Recensione di “Il rosso vivo del rabarbaro” di Audur Ava Ólafsdóttir
Dimora può essere un affastellarsi di piccole cose, cose che può apparire inutile (o se si
preferisce superfluo) raccontare e che pure possono essere dette. E se si può dirle, perché tacerle? Dimora, d’altro canto, può essere anche qualcosa di grande, d’enorme perfino, che coinvolge tutto, stravolge ogni cosa. Dimora, per esempio, è una guerra; dimora tuttavia è anche un giorno, un giorno qualsiasi, un giorno come tanti e nel medesimo tempo differente da qualunque altro, passato o futuro (malgrado di questa differenza non ci sia modo di accorgersi). Dimora dunque. Luogo d’elezione, di significato, luogo in cui le cose trovano una loro ragion d’essere, forse non il loro preciso senso, ma del resto, a chi è dato conoscere così profondamente qualcosa? Forse solo a Dio, sul cui conto ciò che sappiamo è davvero poco.
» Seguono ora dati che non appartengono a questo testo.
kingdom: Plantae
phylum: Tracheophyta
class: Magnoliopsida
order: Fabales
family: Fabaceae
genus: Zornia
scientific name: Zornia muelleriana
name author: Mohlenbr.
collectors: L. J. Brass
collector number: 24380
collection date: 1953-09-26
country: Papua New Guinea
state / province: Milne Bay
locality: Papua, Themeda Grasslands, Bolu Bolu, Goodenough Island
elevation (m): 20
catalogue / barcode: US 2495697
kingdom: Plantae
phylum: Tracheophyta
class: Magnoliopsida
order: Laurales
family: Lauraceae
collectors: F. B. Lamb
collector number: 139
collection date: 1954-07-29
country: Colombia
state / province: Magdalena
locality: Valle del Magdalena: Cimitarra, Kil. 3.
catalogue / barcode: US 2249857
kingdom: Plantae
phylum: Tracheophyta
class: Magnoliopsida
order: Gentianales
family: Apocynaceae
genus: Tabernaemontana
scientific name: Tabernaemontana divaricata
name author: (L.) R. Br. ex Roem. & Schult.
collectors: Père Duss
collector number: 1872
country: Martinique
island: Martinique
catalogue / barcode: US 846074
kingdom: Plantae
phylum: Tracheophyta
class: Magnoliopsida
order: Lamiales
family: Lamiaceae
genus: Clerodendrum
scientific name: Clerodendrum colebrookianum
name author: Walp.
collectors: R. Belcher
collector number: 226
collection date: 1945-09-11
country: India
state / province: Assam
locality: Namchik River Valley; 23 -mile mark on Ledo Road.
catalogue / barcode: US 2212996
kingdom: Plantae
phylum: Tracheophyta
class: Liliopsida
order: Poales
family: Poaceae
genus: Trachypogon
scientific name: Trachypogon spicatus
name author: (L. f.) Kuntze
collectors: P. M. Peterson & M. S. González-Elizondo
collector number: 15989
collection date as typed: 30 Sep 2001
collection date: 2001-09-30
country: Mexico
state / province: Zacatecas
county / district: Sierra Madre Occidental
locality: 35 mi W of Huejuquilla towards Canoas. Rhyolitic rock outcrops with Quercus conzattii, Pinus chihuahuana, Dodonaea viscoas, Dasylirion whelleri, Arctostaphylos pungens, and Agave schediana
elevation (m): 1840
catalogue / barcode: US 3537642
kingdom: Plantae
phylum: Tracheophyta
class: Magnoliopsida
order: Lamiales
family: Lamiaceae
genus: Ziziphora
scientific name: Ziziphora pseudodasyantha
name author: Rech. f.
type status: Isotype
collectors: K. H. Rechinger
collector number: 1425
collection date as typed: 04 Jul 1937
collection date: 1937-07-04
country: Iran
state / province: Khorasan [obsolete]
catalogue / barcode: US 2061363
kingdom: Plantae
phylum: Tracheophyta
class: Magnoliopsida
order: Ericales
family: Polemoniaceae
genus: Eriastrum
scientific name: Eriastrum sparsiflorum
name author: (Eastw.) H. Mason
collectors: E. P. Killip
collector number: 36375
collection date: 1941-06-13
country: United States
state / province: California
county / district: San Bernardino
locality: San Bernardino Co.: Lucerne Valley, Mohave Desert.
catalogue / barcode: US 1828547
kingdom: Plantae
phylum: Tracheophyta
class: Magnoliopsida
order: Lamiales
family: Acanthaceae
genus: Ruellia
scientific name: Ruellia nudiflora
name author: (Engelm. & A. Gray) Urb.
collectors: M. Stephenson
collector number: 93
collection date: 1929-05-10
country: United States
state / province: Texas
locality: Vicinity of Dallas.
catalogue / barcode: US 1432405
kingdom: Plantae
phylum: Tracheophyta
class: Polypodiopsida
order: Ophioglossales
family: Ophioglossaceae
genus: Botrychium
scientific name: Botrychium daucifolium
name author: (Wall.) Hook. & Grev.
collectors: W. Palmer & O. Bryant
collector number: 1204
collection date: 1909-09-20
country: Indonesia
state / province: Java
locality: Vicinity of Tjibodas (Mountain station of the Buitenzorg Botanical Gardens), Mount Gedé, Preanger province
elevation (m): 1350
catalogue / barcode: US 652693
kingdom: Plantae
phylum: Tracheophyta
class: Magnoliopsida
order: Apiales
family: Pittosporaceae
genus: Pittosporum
E dimora, di un pugno di esistenze in un villaggio islandese affacciato sul mare, dove gli uomini vivono per gran parte del tempo lontani da casa e le donne, sorta di vedove bianche le cui infelicità sfarinano nelle fatiche quotidiane, nei legami d’amicizia femminile, nelle consolidate relazioni di buon vicinato e in occasionali tradimenti che altro non sono se non cura del proprio corpo e delle sue necessità, è la delicata, lieve prosa di Audur Ava Ólafsdóttir che nel suo romanzo d’esordio, Il rosso vivo del rabarbaro (Einaudi, traduzione di Stefano Rosatti), narra di un esistere marginale, dove in qualche misura i confini geografici del mondo, l’assoluta particolarità di una terra inondata per mesi interi da una luce quasi spietata e poi immersa, per un tempo lunghissimo, nell’ostinazione di una notte perenne, si specchiano nei caratteri, tranquilli e fieri, combattivi e fatalisti a un tempo, degli abitanti.
In questo minuscolo e ignorato scampolo di mondo lo sguardo della scrittrice islandese si concentra sull’adolescente Ágústína, concepita quasi di fretta nel bel mezzo di un campo di rabarbaro (che lì cresce ovunque ed è uno degli ingredienti principali della cucina) e, per quanto amata, lasciata sola tanto dal padre, che non ha mai conosciuto ma al quale non si stanca di scrivere lettere che affida alla benevolenza del mare, quanto dalla madre, trascinata dalla sua passione per l’ornitologia in giro per il globo. Ágústína cresce accudita da Nina, una donna anziana che le è madre senza esserlo davvero (ma quanto più le è madre della sua madre biologica, che da abissali distanze non si stanca di scriverle che l’ama), scendendo a patti con le sue gambe prive della forza per sorreggerla, sostituendo a quegli arti disobbedienti e traditori l’ausilio ortopedico delle stampelle e soprattutto la sua non comune forza di volontà e una dignità fatta di sogni da realizzare e conti da regolare con l’onnipresenza di Dio, fin troppo fanciullesca a volte, nella sua potenza cui nulla può opporsi. A dominare il villaggio è una montagna alta più di ottocento metri; la sua presenza è una sorta di ossessione per Ágústína, che ha intenzione di scalarla, di raggiungerne la cima, di spingere lo sguardo al di là della sua cima. “Ti ci vorranno scarpe adatte, allora” commenta Nina, la madre che vive con lei, la sola che questa ragazza abbia mai avuto dall’istante del suo concepimento.
Romanzo di rara intensità, Il rosso vivo del rabarbaro è un piccolo, preziosissimo gioiello letterario, un racconto semplice e ricchissimo, dove a splendere è un’umanità che pare miracolosamente trattenere in sé una curiosa innocenza, sorta di inesplicabile immunità a un autoinflitto destino di annientamento.
Eccovi l’incipit, buona lettura.
Lo ha promesso più volte: non andrà mai da sola giù al molo. Con le stampelle è un attimo slittare sull’untume di pesce e finire in mare.